Business Context
The Google Ads ranking team wants a click-through rate (CTR) model for Search ads that can be retrained weekly and scored online during ad serving. You are given a candidate feature set from logs, advertiser metadata, and query context, and your task is to decide which features should be included in the first production model.
Dataset
The training data is built at the impression level from the last 90 days of U.S. English Search traffic.
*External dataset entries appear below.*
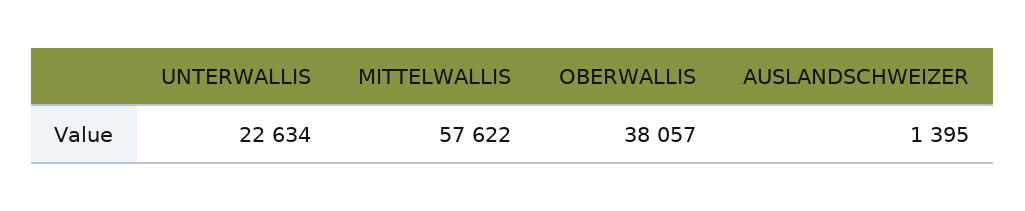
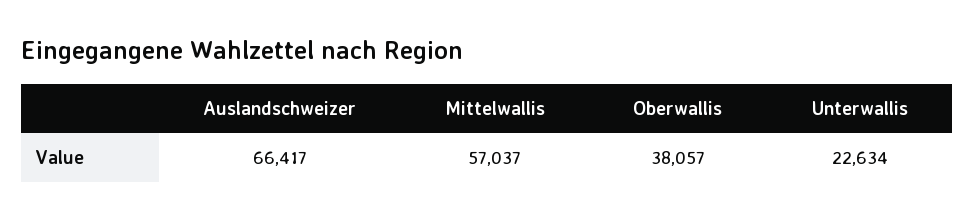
  {
    "UNTERWALLIS": 22634,
-   "MITTELWALLIS": 57622,
+   "MITTELWALLIS": 57037,
    "OBERWALLIS": 38057,
-   "AUSLANDSCHWEIZER": 1395
+   "AUSLANDSCHWEIZER": 66417
  }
| Feature Group | Count | Examples |
|---|
| Query context | 12 | query_length, query_category, device_type, hour_of_day |
| Ad & campaign metadata | 15 | campaign_type, bidding_strategy, ad_format, advertiser_vertical |
| Historical performance aggregates | 18 | ad_ctr_7d, campaign_ctr_30d, advertiser_spend_7d, quality_score_bucket |
| User/context signals | 10 | geo_region, is_signed_in, browser_family, prior_search_count_24h |
| Text-derived features | 8 | headline_length, keyword_overlap_ratio, landing_page_lang_match |
- Rows: 42M impressions, 63 candidate features
- Target: Binary click label per impression
- Positive rate: 6.4% clicked, 93.6% not clicked
- Missing data: 20% missing in some advertiser-history features for new campaigns; 3% missing in user-context fields due to logging gaps
Success Criteria
A good solution should:
- improve log loss by at least 3% over a frequency-based baseline,
- achieve AUC-ROC 0.76 and PR-AUC 0.22 on a held-out week,
- produce a feature set that is stable, explainable, and safe for online serving.
Constraints
- Online inference budget: p95 < 15 ms in the Google Ads serving stack
- Avoid leakage from post-impression or future aggregates
- Prefer features that are robust for cold-start advertisers and new queries
- The final model should remain interpretable enough to support feature reviews and policy audits
Deliverables
- Propose a feature selection strategy for this product setting, including how you would screen for leakage, redundancy, and instability.
- Build a baseline and a regularized model using the selected features.
- Compare feature importance methods and justify which features you would keep, transform, or drop.
- Evaluate the model on a time-based split and recommend a production-ready feature set.
- Explain how you would monitor feature drift and retrain the model after launch.